Parfois, le remonteur tire un trait d’union, il consolide la relation. Dans cette illustration du Candide par exemple (fig. 20), le texte de Voltaire, découpé en une citation frappante, est renforcé par l’image avec laquelle il est monté, pendant que l’image elle-même se charge d’intensité grâce à une légende qui paraît la désigner directement (« c’est à ce prix ») et ainsi la spectaculariser.
Ailleurs, le rapprochement du texte et de l’image relance le sens, en le court-circuitant et même parfois en l’obscurcissant ou bien, simplement, il produit les tensions nécessaires à l’ébranlement émotif et à l’étonnement intellectuel que le montage et le remontage souhaitent souvent stimuler.

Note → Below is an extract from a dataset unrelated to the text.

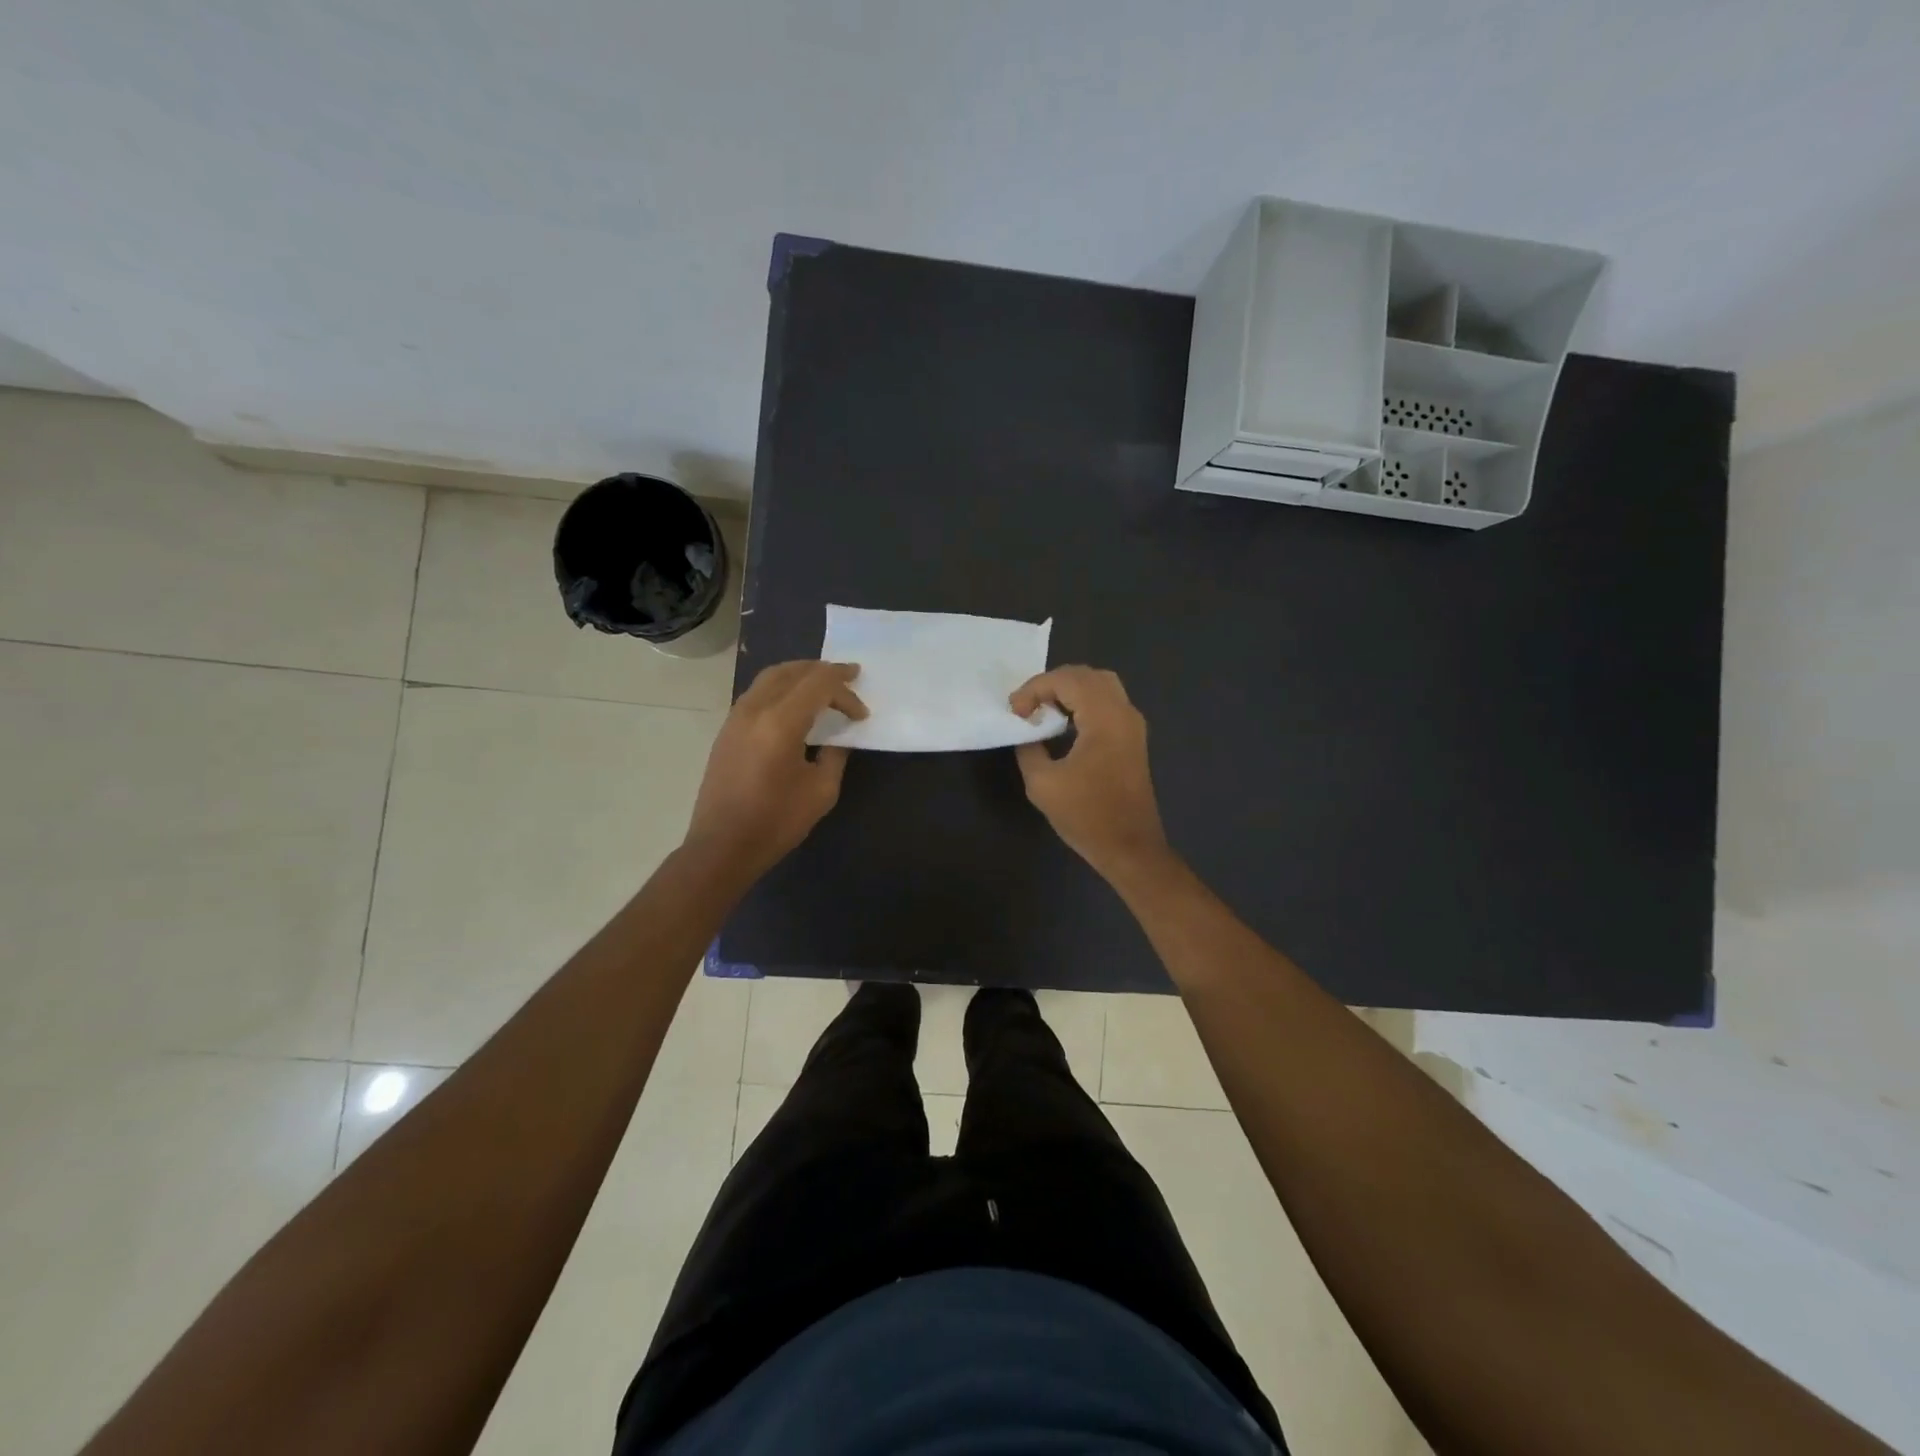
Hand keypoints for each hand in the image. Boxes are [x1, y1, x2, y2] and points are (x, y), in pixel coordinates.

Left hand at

Le remonteur investit l’intervalle pour faire jaillir de l’inédit ; ainsi s’entendent d’autres silences et se dessinent d’autres blancs, où se perçoit sur le fond d’une angoisse de l’empêchement, de l’impossible raccord et de l’impuissance, la volonté d’enrichir notre perception et notre compréhension, pour faire confiance en la réactualisation, sans limite, de notre désir de signifier.
Une partie du travail de la plasticienne Annick Blavier se tient dans cet espace, resserré en espacement, dont elle prend soin de préserver le signe brut (figs. 21 et 22). Aménagés en vue de l’image, ses textes sont extraits de journaux, dans la tradition du collage cubiste, à la façon de Braque ou de Picasso, chez qui la coupure de journal, arrachée à n’importe quelle rubrique, s’exhibe outrageusement sur l’espace sacré de la toile et y tombe comme un accident de la modernité. Pour Braque cependant – et il en est de même pour Annick Blavier –, la disparate ne persiste jamais comme une différence inassimilable ; au contraire, les morceaux de journaux découpés, bien que ne cachant jamais leur provenance, parviennent à s’intégrer plastiquement à la toile ou au papier et à rimer, en une composition redevenue évidente, avec les autres éléments proches (la boucle du « e » du titre tronqué d’un journal redessine par exemple une bouche prête à fumer une pipe, pendant que les lignes typographiques rejouent la petite fureur des simples traits au crayon...). L’outrage initial contre le support classique de la peinture se change en une heureuse harmonisation, chromatique, texturale, et telle est finalement l’audace de l’intention : non pas heurter le pictural mais le redécouvrir partout à l’œuvre dans les créations de la modernité, même les plus banalement quotidiennes comme celles fournies par le journal.
[10] S. Eisenstein, Réflexions d’un cinéaste, Moscou, Editions en langues étrangères, 1958, p. 151.